[[ DATASET RECORDS, beginning ]]

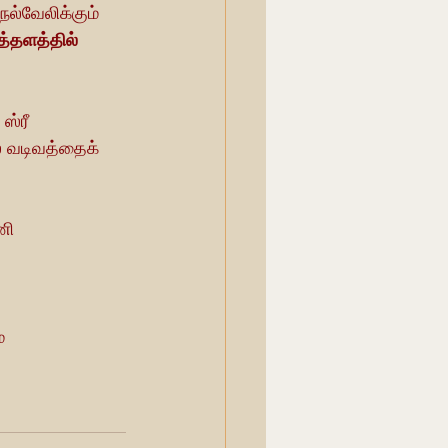
ெல்வேலிக்கும் 
்தளத்தில் 
 ஸ்ரீ 
ல வடிவத்தைக் 
ணி 
்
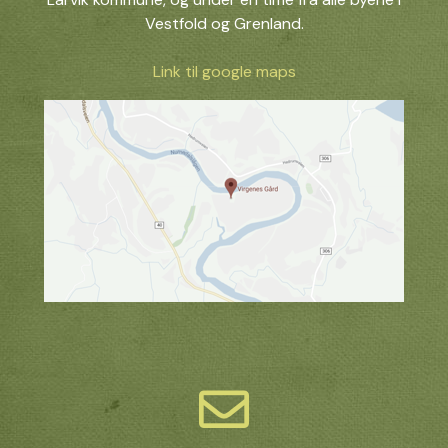
Vestfold og Grenland.
Link til google maps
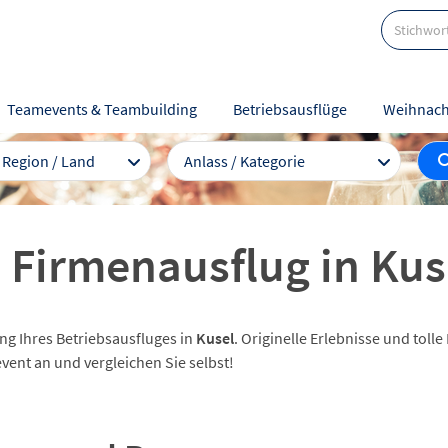
Teamevents & Teambuilding
Betriebsausflüge
Weihnach
/ Region / Land
Anlass / Kategorie
 Firmenausflug in Kus
ng Ihres Betriebsausfluges in
Kusel
. Originelle Erlebnisse und tol
event an und vergleichen Sie selbst!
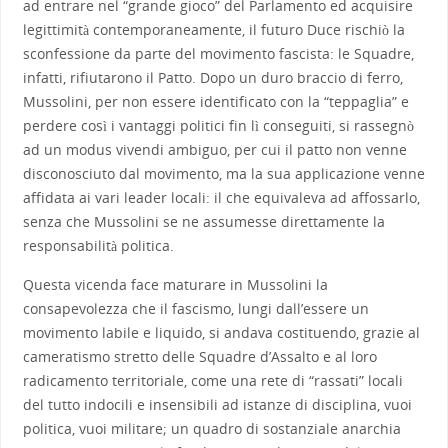
ad entrare nel “grande gioco” del Parlamento ed acquisire
legittimità contemporaneamente, il futuro Duce rischiò la
sconfessione da parte del movimento fascista: le Squadre,
infatti, rifiutarono il Patto. Dopo un duro braccio di ferro,
Mussolini, per non essere identificato con la “teppaglia” e
perdere così i vantaggi politici fin lì conseguiti, si rassegnò
ad un modus vivendi ambiguo, per cui il patto non venne
disconosciuto dal movimento, ma la sua applicazione venne
affidata ai vari leader locali: il che equivaleva ad affossarlo,
senza che Mussolini se ne assumesse direttamente la
responsabilità politica.
Questa vicenda face maturare in Mussolini la
consapevolezza che il fascismo, lungi dall’essere un
movimento labile e liquido, si andava costituendo, grazie al
cameratismo stretto delle Squadre d’Assalto e al loro
radicamento territoriale, come una rete di “rassati” locali
del tutto indocili e insensibili ad istanze di disciplina, vuoi
politica, vuoi militare; un quadro di sostanziale anarchia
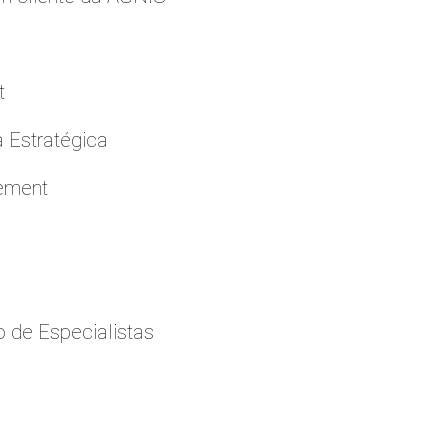
t
a Estratégica
cement
 de Especialistas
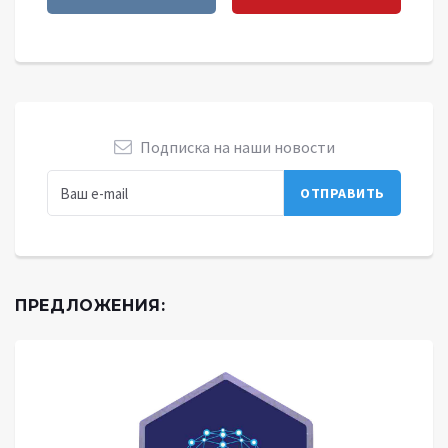
Подписка на наши новости
ПРЕДЛОЖЕНИЯ:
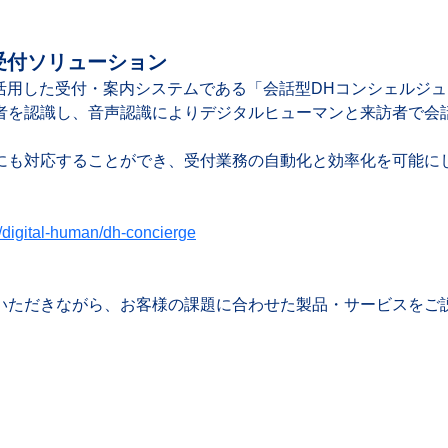
受付ソリューション
活用した受付・案内システムである「会話型DHコンシェルジュ」
者を認識し、音声認識によりデジタルヒューマンと来訪者で会
にも対応することができ、受付業務の自動化と効率化を可能にし
/digital-human/dh-concierge
いただきながら、お客様の課題に合わせた製品・サービスをご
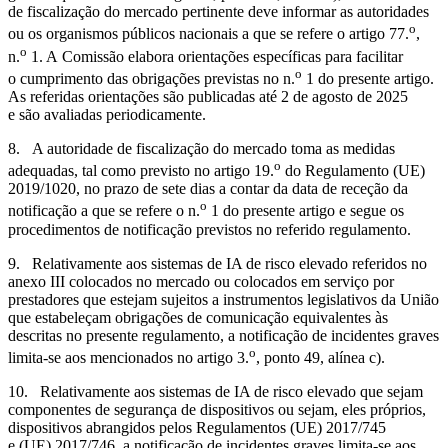
de fiscalização do mercado pertinente deve informar as autoridades
o
ou os organismos públicos nacionais a que se refere o artigo 77.
,
o
n.
1. A Comissão elabora orientações específicas para facilitar
o
o cumprimento das obrigações previstas no n.
1 do presente artigo.
As referidas orientações são publicadas até 2 de agosto de 2025
e são avaliadas periodicamente.
8. A autoridade de fiscalização do mercado toma as medidas
o
adequadas, tal como previsto no artigo 19.
do Regulamento (UE)
2019/1020, no prazo de sete dias a contar da data de receção da
o
notificação a que se refere o n.
1 do presente artigo e segue os
procedimentos de notificação previstos no referido regulamento.
9. Relativamente aos sistemas de IA de risco elevado referidos no
anexo III colocados no mercado ou colocados em serviço por
prestadores que estejam sujeitos a instrumentos legislativos da União
que estabeleçam obrigações de comunicação equivalentes às
descritas no presente regulamento, a notificação de incidentes graves
o
limita-se aos mencionados no artigo 3.
, ponto 49, alínea c).
10. Relativamente aos sistemas de IA de risco elevado que sejam
componentes de segurança de dispositivos ou sejam, eles próprios,
dispositivos abrangidos pelos Regulamentos (UE) 2017/745
e (UE) 2017/746, a notificação de incidentes graves limita-se aos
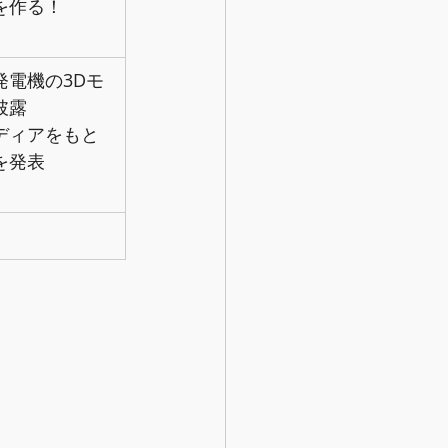
を作る！
発電機の3Dモ
披露
ディアをもと
を発表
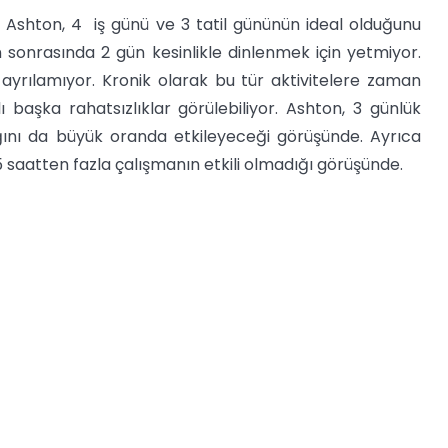
n Ashton, 4 iş günü ve 3 tatil gününün ideal olduğunu
n sonrasında 2 gün kesinlikle dinlenmek için yetmiyor.
 ayrılamıyor. Kronik olarak bu tür aktivitelere zaman
aşka rahatsızlıklar görülebiliyor. Ashton, 3 günlük
ğını da büyük oranda etkileyeceği görüşünde. Ayrıca
 saatten fazla çalışmanın etkili olmadığı görüşünde.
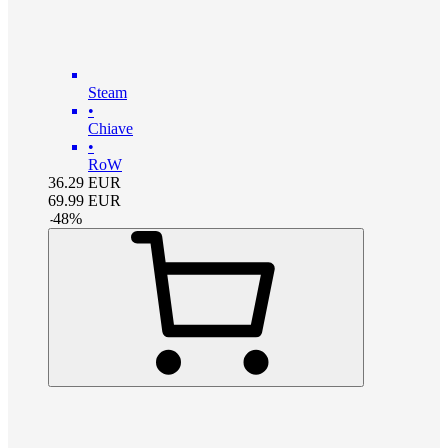
Steam
•
Chiave
•
RoW
36.29
EUR
69.99
EUR
-
48
%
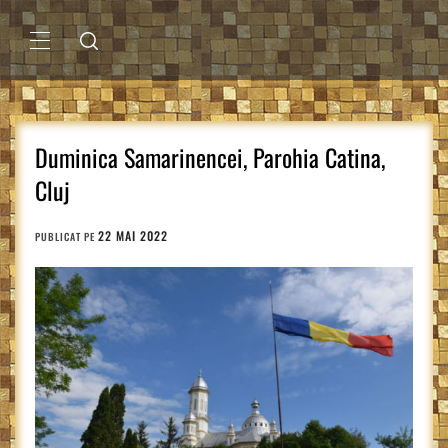
Sari
la
conținut
MENIU
PRINCIPAL
Duminica Samarinencei, Parohia Catina,
Cluj
22 MAI 2022
PUBLICAT PE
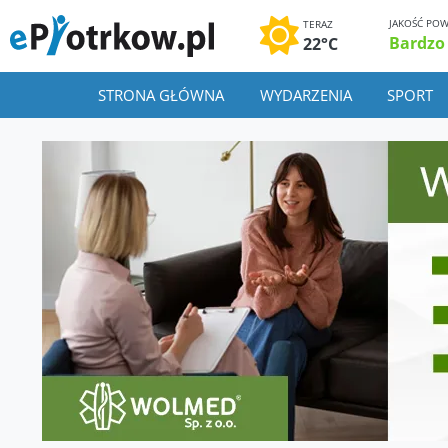
JAKOŚĆ POW
TERAZ
Bardzo
22°C
STRONA GŁÓWNA
WYDARZENIA
SPORT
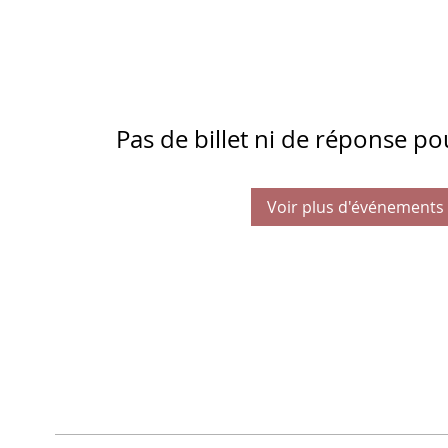
Pas de billet ni de réponse p
Voir plus d'événements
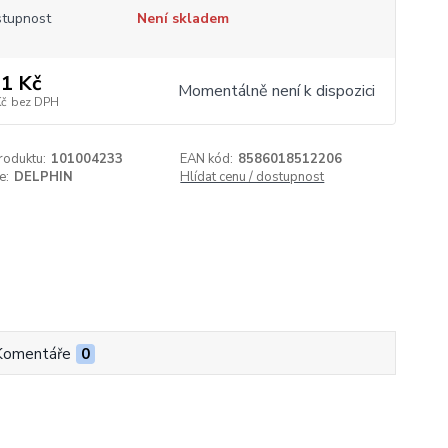
tupnost
Není skladem
1 Kč
Momentálně není k dispozici
Kč
bez DPH
roduktu:
101004233
EAN kód:
8586018512206
e:
DELPHIN
Hlídat cenu / dostupnost
Komentáře
0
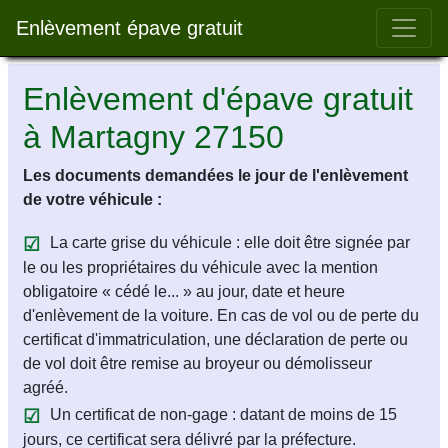
Bar 
Enlèvement épave gratuit
Enlèvement d'épave gratuit
à Martagny 27150
Les documents demandées le jour de l'enlèvement
de votre véhicule :
La carte grise du véhicule : elle doit être signée par
le ou les propriétaires du véhicule avec la mention
obligatoire « cédé le... » au jour, date et heure
d'enlèvement de la voiture. En cas de vol ou de perte du
certificat d'immatriculation, une déclaration de perte ou
de vol doit être remise au broyeur ou démolisseur
agréé.
Un certificat de non-gage : datant de moins de 15
jours, ce certificat sera délivré par la préfecture.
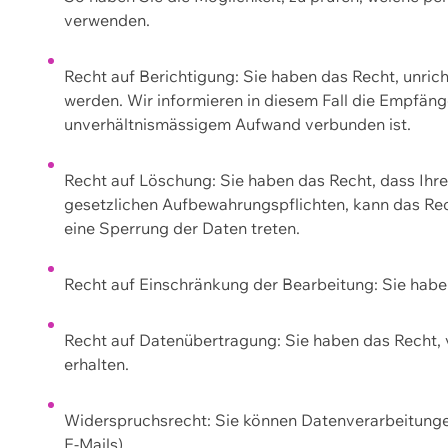
verwenden.
Recht auf Berichtigung: Sie haben das Recht, unric
werden. Wir informieren in diesem Fall die Empfän
unverhältnismässigem Aufwand verbunden ist.
Recht auf Löschung: Sie haben das Recht, dass Ih
gesetzlichen Aufbewahrungspflichten, kann das Rec
eine Sperrung der Daten treten.
Recht auf Einschränkung der Bearbeitung: Sie habe
Recht auf Datenübertragung: Sie haben das Recht, 
erhalten.
Widerspruchsrecht: Sie können Datenverarbeitunge
E-Mails).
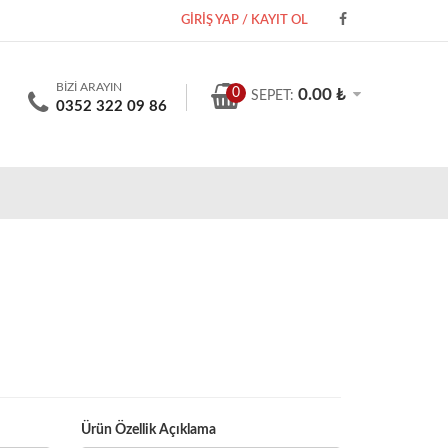
GİRİŞ YAP / KAYIT OL
BİZİ ARAYIN
0
0.00 ₺
SEPET:
0352 322 09 86
Ürün Özellik Açıklama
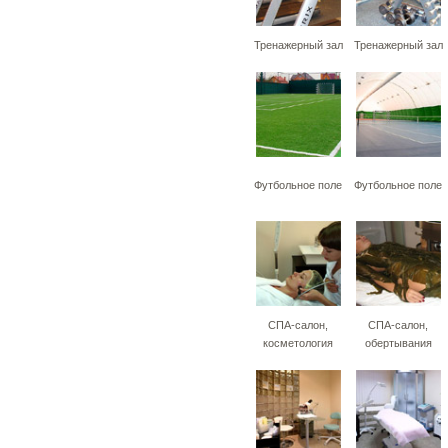
Тренажерный зал
Тренажерный зал
Футбольное поле
Футбольное поле
СПА-салон,
СПА-салон,
косметология
обертывания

[[ DATASET RECORDS, end ]]

**ACTION ITEM**
Without any of the pictures, repeat the entries above word for word.

**RESPONSE BOX**
ெல்வேலிக்கும் 
்தளத்தில் 
 ஸ்ரீ 
ல வடிவத்தைக் 
ணி 
்
Vestfold og Grenland.
Link til google maps
Teamevents & Teambuilding
Betriebsausflüge
Weihnach
/ Region / Land
Anlass / Kategorie
 Firmenausflug in Kus
ng Ihres Betriebsausfluges in
Kusel
. Originelle Erlebnisse und tol
event an und vergleichen Sie selbst!
ad entrare nel “grande gioco” del Parlamento ed acquisire
legittimità contemporaneamente, il futuro Duce rischiò la
sconfessione da parte del movimento fascista: le Squadre,
infatti, rifiutarono il Patto. Dopo un duro braccio di ferro,
Mussolini, per non essere identificato con la “teppaglia” e
perdere così i vantaggi politici fin lì conseguiti, si rassegnò
ad un modus vivendi ambiguo, per cui il patto non venne
disconosciuto dal movimento, ma la sua applicazione venne
affidata ai vari leader locali: il che equivaleva ad affossarlo,
senza che Mussolini se ne assumesse direttamente la
responsabilità politica.
Questa vicenda face maturare in Mussolini la
consapevolezza che il fascismo, lungi dall’essere un
movimento labile e liquido, si andava costituendo, grazie al
cameratismo stretto delle Squadre d’Assalto e al loro
radicamento territoriale, come una rete di “rassati” locali
del tutto indocili e insensibili ad istanze di disciplina, vuoi
politica, vuoi militare; un quadro di sostanziale anarchia
t
a Estratégica
cement
 de Especialistas
Подписка на наши новости
ПРЕДЛОЖЕНИЯ:
受付ソリューション
活用した受付・案内システムである「会話型DHコンシェルジュ」
者を認識し、音声認識によりデジタルヒューマンと来訪者で会
にも対応することができ、受付業務の自動化と効率化を可能にし
/digital-human/dh-concierge
いただきながら、お客様の課題に合わせた製品・サービスをご
de fiscalização do mercado pertinente deve informar as autoridades
o
ou os organismos públicos nacionais a que se refere o artigo 77.
,
o
n.
1. A Comissão elabora orientações específicas para facilitar
o
o cumprimento das obrigações previstas no n.
1 do presente artigo.
As referidas orientações são publicadas até 2 de agosto de 2025
e são avaliadas periodicamente.
8. A autoridade de fiscalização do mercado toma as medidas
o
adequadas, tal como previsto no artigo 19.
do Regulamento (UE)
2019/1020, no prazo de sete dias a contar da data de receção da
o
notificação a que se refere o n.
1 do presente artigo e segue os
procedimentos de notificação previstos no referido regulamento.
9. Relativamente aos sistemas de IA de risco elevado referidos no
anexo III colocados no mercado ou colocados em serviço por
prestadores que estejam sujeitos a instrumentos legislativos da União
que estabeleçam obrigações de comunicação equivalentes às
descritas no presente regulamento, a notificação de incidentes graves
o
limita-se aos mencionados no artigo 3.
, ponto 49, alínea c).
10. Relativamente aos sistemas de IA de risco elevado que sejam
componentes de segurança de dispositivos ou sejam, eles próprios,
dispositivos abrangidos pelos Regulamentos (UE) 2017/745
e (UE) 2017/746, a notificação de incidentes graves limita-se aos
を作る！
発電機の3Dモ
披露
ディアをもと
を発表
n Ashton, 4 iş günü ve 3 tatil gününün ideal olduğunu
n sonrasında 2 gün kesinlikle dinlenmek için yetmiyor.
 ayrılamıyor. Kronik olarak bu tür aktivitelere zaman
aşka rahatsızlıklar görülebiliyor. Ashton, 3 günlük
ğını da büyük oranda etkileyeceği görüşünde. Ayrıca
 saatten fazla çalışmanın etkili olmadığı görüşünde.
Steam
•
Chiave
•
RoW
36.29
EUR
69.99
EUR
-
48
%
Sari
la
conținut
MENIU
PRINCIPAL
Duminica Samarinencei, Parohia Catina,
Cluj
22 MAI 2022
PUBLICAT PE
JAKOŚĆ POW
TERAZ
Bardzo
22°C
STRONA GŁÓWNA
WYDARZENIA
SPORT
Pas de billet ni de réponse p
Voir plus d'événements
tupnost
Není skladem
1 Kč
Momentálně není k dispozici
Kč
bez DPH
roduktu:
101004233
EAN kód:
8586018512206
e:
DELPHIN
Hlídat cenu / dostupnost
Komentáře
0
Bar 
Enlèvement épave gratuit
Enlèvement d'épave gratuit
à Martagny 27150
Les documents demandées le jour de l'enlèvement
de votre véhicule :
La carte grise du véhicule : elle doit être signée par
le ou les propriétaires du véhicule avec la mention
obligatoire « cédé le... » au jour, date et heure
d'enlèvement de la voiture. En cas de vol ou de perte du
certificat d'immatriculation, une déclaration de perte ou
de vol doit être remise au broyeur ou démolisseur
agréé.
Un certificat de non-gage : datant de moins de 15
jours, ce certificat sera délivré par la préfecture.
verwenden.
Recht auf Berichtigung: Sie haben das Recht, unric
werden. Wir informieren in diesem Fall die Empfän
unverhältnismässigem Aufwand verbunden ist.
Recht auf Löschung: Sie haben das Recht, dass Ih
gesetzlichen Aufbewahrungspflichten, kann das Rec
eine Sperrung der Daten treten.
Recht auf Einschränkung der Bearbeitung: Sie habe
Recht auf Datenübertragung: Sie haben das Recht, 
erhalten.
Widerspruchsrecht: Sie können Datenverarbeitunge
E-Mails).
GİRİŞ YAP / KAYIT OL
BİZİ ARAYIN
0
0.00 ₺
SEPET:
0352 322 09 86
Ürün Özellik Açıklama
Тренажерный зал
Тренажерный зал
Футбольное поле
Футбольное поле
СПА-салон,
СПА-салон,
косметология
обертывания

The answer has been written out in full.